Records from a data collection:
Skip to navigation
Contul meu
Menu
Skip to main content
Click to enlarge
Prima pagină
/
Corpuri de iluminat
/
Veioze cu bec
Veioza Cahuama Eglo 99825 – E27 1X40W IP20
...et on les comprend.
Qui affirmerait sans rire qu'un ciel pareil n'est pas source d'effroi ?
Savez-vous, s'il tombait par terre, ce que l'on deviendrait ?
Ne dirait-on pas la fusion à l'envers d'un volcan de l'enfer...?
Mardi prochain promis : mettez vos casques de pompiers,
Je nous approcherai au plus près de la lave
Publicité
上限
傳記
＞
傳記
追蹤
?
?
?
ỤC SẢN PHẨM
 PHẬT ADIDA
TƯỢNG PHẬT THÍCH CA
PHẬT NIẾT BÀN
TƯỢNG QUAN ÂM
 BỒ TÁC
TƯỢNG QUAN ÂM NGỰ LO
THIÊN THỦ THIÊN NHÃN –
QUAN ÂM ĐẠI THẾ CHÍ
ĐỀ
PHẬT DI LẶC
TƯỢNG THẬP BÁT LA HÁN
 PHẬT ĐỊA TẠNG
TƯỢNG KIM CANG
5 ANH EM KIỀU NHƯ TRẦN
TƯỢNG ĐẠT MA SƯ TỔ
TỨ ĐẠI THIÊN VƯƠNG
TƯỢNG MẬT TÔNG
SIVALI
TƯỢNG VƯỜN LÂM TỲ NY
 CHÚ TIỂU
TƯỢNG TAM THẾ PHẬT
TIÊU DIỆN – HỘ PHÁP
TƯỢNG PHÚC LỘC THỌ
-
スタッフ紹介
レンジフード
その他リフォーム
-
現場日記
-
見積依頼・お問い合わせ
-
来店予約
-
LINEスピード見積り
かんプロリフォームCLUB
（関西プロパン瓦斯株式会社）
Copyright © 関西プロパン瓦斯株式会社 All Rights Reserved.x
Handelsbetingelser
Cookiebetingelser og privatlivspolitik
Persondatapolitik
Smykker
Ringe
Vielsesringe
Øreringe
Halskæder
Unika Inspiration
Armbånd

■ **PROBLEM TO WORK ON**
Make an exact transcription of all the records.

■ **RESPONSE**
Skip to navigation
Contul meu
Menu
Skip to main content
Click to enlarge
Prima pagină
/
Corpuri de iluminat
/
Veioze cu bec
Veioza Cahuama Eglo 99825 – E27 1X40W IP20
...et on les comprend.
Qui affirmerait sans rire qu'un ciel pareil n'est pas source d'effroi ?
Savez-vous, s'il tombait par terre, ce que l'on deviendrait ?
Ne dirait-on pas la fusion à l'envers d'un volcan de l'enfer...?
Mardi prochain promis : mettez vos casques de pompiers,
Je nous approcherai au plus près de la lave
Publicité
上限
傳記
＞
傳記
追蹤
?
?
?
ỤC SẢN PHẨM
 PHẬT ADIDA
TƯỢNG PHẬT THÍCH CA
PHẬT NIẾT BÀN
TƯỢNG QUAN ÂM
 BỒ TÁC
TƯỢNG QUAN ÂM NGỰ LO
THIÊN THỦ THIÊN NHÃN –
QUAN ÂM ĐẠI THẾ CHÍ
ĐỀ
PHẬT DI LẶC
TƯỢNG THẬP BÁT LA HÁN
 PHẬT ĐỊA TẠNG
TƯỢNG KIM CANG
5 ANH EM KIỀU NHƯ TRẦN
TƯỢNG ĐẠT MA SƯ TỔ
TỨ ĐẠI THIÊN VƯƠNG
TƯỢNG MẬT TÔNG
SIVALI
TƯỢNG VƯỜN LÂM TỲ NY
 CHÚ TIỂU
TƯỢNG TAM THẾ PHẬT
TIÊU DIỆN – HỘ PHÁP
TƯỢNG PHÚC LỘC THỌ
-
スタッフ紹介
レンジフード
その他リフォーム
-
現場日記
-
見積依頼・お問い合わせ
-
来店予約
-
LINEスピード見積り
かんプロリフォームCLUB
（関西プロパン瓦斯株式会社）
Copyright © 関西プロパン瓦斯株式会社 All Rights Reserved.x
Handelsbetingelser
Cookiebetingelser og privatlivspolitik
Persondatapolitik
Smykker
Ringe
Vielsesringe
Øreringe
Halskæder
Unika Inspiration
Armbånd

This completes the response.